A propos de la BCE, du G20 et de l'économie réelle

Publié le par Intercentre CFE-CGC Alcatel-Lucent

Nous reproduisons ci-dessous 2 articles parus aujourd'hui même dans la lettre confédérale de la CFE-CGC.

 

Pathétique

La nomination de Mario Draghi à la présidence de la Banque centrale européenne (BCE) est un pur scandale. Un peu comme si les Américains avaient propulsé en son temps Al Capone juge à la Cour suprême. Ancien vice-président pour l’Europe de la banque Goldman Sachs (2002 à 2005), il a suscité et couvert les magouilles et camouflages pour la présentation du budget de l’État grec. Il a fourni toutes les informations utiles à son employeur pour spéculer sur la dette grecque à partir de 2009. On connaît la suite. Voilà qui met sacrément à distance la crédibilité du bla bla qui a conclu le G20 de Cannes la semaine dernière. Et pourtant, force est de reconnaître que la présidence française s’était démenée pour imposer sa marque. Pour la première fois, les organisations mondiales, représentatives du monde du travail, étaient invitées à contribuer aux réflexions autour du B20 (B pour business, les employeurs) et du L20 (L pour Labour, les travailleurs).

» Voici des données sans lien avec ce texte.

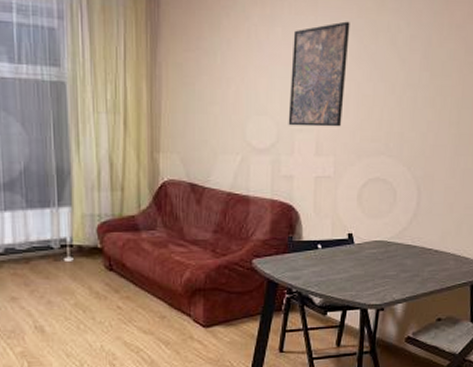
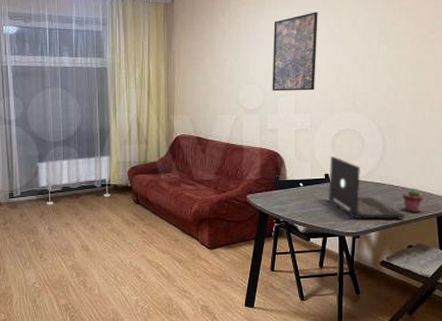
laptop: none [351,212,437,289] -> present [329,156,405,220]
potted succulent: none [434,251,459,280] -> present [402,188,424,212]

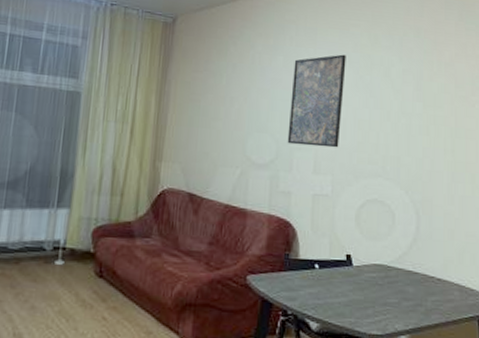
laptop: present [329,156,405,220] -> none [350,232,442,321]
potted succulent: present [402,188,424,212] -> none [437,280,464,313]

La CFE-CGC y était avec son président Bernard Van Craeynest. Nous avons contribué au communiqué commun qui exhorte les dirigeants de la planète à faire des sujets sociaux et de l’emploi « une priorité absolue », rappelant qu’« il ne fait  aucun doute que c’est l’économie réelle, les travailleurs et les employeurs qui sortiront l’économie mondiale de la crise ». En réponse, l’atermoiement des grands de ce monde a quelque chose de pathétique. Les pays émergents hésitent, Pékin fait la moue et Obama ne veut rien céder. L’Europe reste seule (sans la Grande-Bretagne, bien sûr) à vouloir avancer sur la taxation des flux financiers. Et pendant que ces derniers se félicitent que le peuple grec ne soit finalement pas invité à exprimer sa souveraineté sur les mesures qui vont sceller son destin, pendant que continuent de se préparer les restructurations du personnel employé des grandes banques afin de boucher les trous béants créés par ses dirigeants cupides, les voyous sont à l’oeuvre. Plusieurs pays sont désormais dans la ligne de mire des marchés. Aujourd’hui l’Italie, l’Espagne et le Portugal. Demain la France et la Belgique.
Tout le monde est à sa place et Mario Draghi veille. Mais aux intérêts de qui ?

 

L’oubli de l’économie réelle
La CFE-CGC était partie prenante des débats du Labour 20, dans le cadre du G20 de Cannes, les 3 et 4 novembre 2011. Elle dénonce les «dérives et excès de quelques financiers irresponsables » pour exhorter les responsables des nations réunis à Cannes à «revenir aux fondamentaux de la finance qui sont d’aider les TPE, les PME/PMI et les grands groupes à se développer». Un bon moyen d’y parvenir serait de taxer les «transactions purement spéculatives» de manière à réorienter la finance au service de «l’économie réelle». Hélas ! regrette la CFE-CGC, «il est plus difficile de s’attaquer à ce puissant lobby qu’est le secteur financier que de s’attaquer aux classes moyennes que nous sommes».